Shingal, located 120 west of Mosul, centre of Nineveh province, on the border of Iraq-Syria, is home to the Ezidi religious minority considered by the so-called Islamic State ISIS as infidels. It's one of the disputed territories between Baghdad and Erbil.
"The Iraqi army were calm for the last few days so we did the same. We are ready to negotiate and make a deal on the condition we stay in town and on the mountain," Ibrahim added.
The Iraqi army is trying to implement Shingal agreement concluded by Baghdad-Erbil last October. Iraqi government and the Kurdistan Region Government KRG agreed to appoint a new mayor and jointly provide security by a unit of 2500 local volunteers in order to oust other militias in particular affiliates of PKK Ezidkhan Asayish (Security) and Shingal Struggle Units YBSh.
Natiq Alo, Shingal local police spokesman said there are negotiations between both parties. "Ahead of deadline, there were discussions.. I can't say there is agreement but there is a good understanding. Both sides are downtown and the situation is calm."
"Ahead of deadline, there were discussions.. I can't say there is agreement but there is a good understanding. Both sides are downtown and the situation is calm."
Alo said the discussions aim at to prolong stability but no decision taken about Ezidkhan Asayish.
The complex texture of the security and administrative situation in Shingal is an aftermath of ISIS reign and a source of concern of the Ezidi community in general and in particular for those returned home in hope of leading a normal life post ISIS trauma.
In the Ezidi-dominant region of Shingal, only three thousand square km, Baghdad federal and Erbil regional governments compete to establish their rule: three local administrations want to administer the district, and eight different security forces are deployed.
The militant groups are Iran-backed Shiite Popular Mobilization Forces PMF, Shingal Protection Units (YBSh) and Ezidkhan Asayish which are pro-PKK, local Police, Iraqi army, police and KRG's Peshmerga (Kurdish fighter).
Shingal autonomous administrative council earlier denied its Ezidkhan Asayish and YBSh to leave the town per Iraqi army request which set March 26th as deadline later extended to April 1st. The Council told the Iraqis in a meeting on March 12th the issue of its armed groups is political not security which requires a legal frame work not military.
Senior Iraqi officials met the pro-PKK administration several times yet no agreement concluded.

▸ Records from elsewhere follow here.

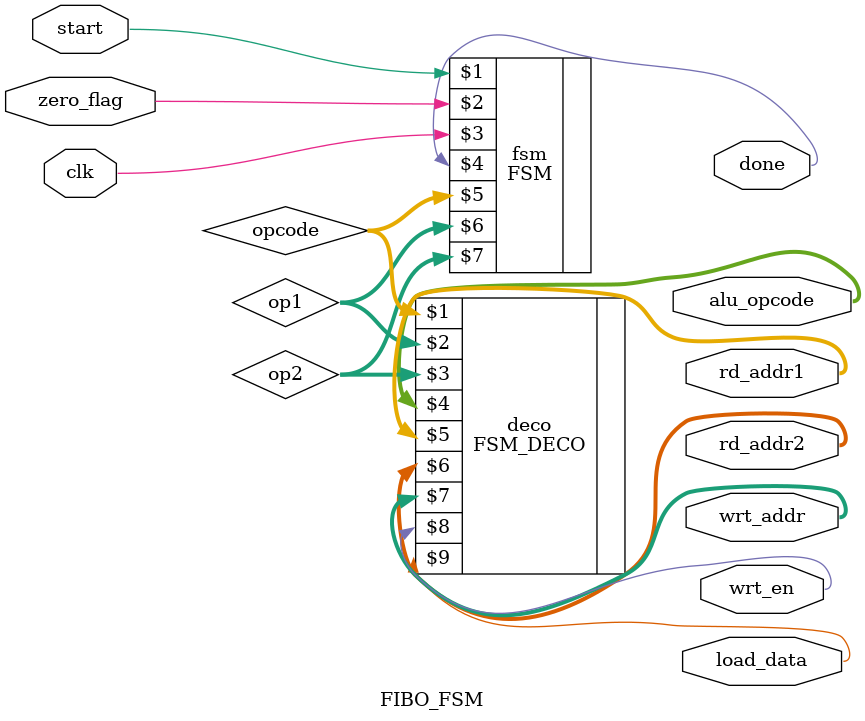
<source format=v>
module FIBO_FSM(start,zero_flag,clk,alu_opcode,rd_addr1,rd_addr2,wrt_addr,wrt_en,load_data,done);
  input clk,start,zero_flag;
  output wrt_en,done,load_data;
  output[1:0]wrt_addr,rd_addr1,rd_addr2;
  output[2:0]alu_opcode;
  wire [2:0]opcode;
  wire [1:0]op1,op2;
  FSM fsm(start,zero_flag,clk,done,opcode,op1,op2);
  FSM_DECO deco(opcode,op1,op2,alu_opcode,rd_addr1,rd_addr2,wrt_addr,wrt_en,load_data);
endmodule

</source>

Iraqi army and security commanders insist that Shingal agreement is to be implemented and armed groups to leave and replaced by local police.
The spokesman for the Joint Operations Command, Major General Tahsin al-Khafaji told Iraqi semi-official TV channel the government persists to materialize Shingal agreement and only groups mentioned in the agreement to stay in town.
Following mid-’arch meeting with the Shingal autonomous administrative council, Iraq's national security adviser Qasim al-A'araji said Shingal security is a federalissue to be run by Iraqi army and police will be people of the town.
Early March, tensions erupted between Iraqi army and police in Shingal and Pro-PKK demonstrators protesting the decision of ousting their "Ezidkhan Asayish." Shingal administration which embraces some Arab tribe chieftains says it has come as a will of the locals and it represents them.
Local officials believe that negotiations will lead to agreement and confrontation is unexpected.
Khodeda Chuki, mayor of Sinuny sub-district of Shingal said "discussions are ongoing till they make a deal. All the groups cooperate with the administrations of the district and sub-districts to keep the current situation."
"All the groups cooperate with the administrations of the district and sub-districts to keep the current situation."
Chuki said that Iraqi army officers told him all their attempts are for the stability of Shingal.
Turkey-PKK conflict is a concern for Ezidis of Shingal as the Turkish army regularly conducts cross-border operations and air raids on PKK bases in northern Iraq. Turkish president Recep Tayyip Erdogan vowed end of January to attack Shingal at any time in pursuit of PKK-affiliated groups based in the region.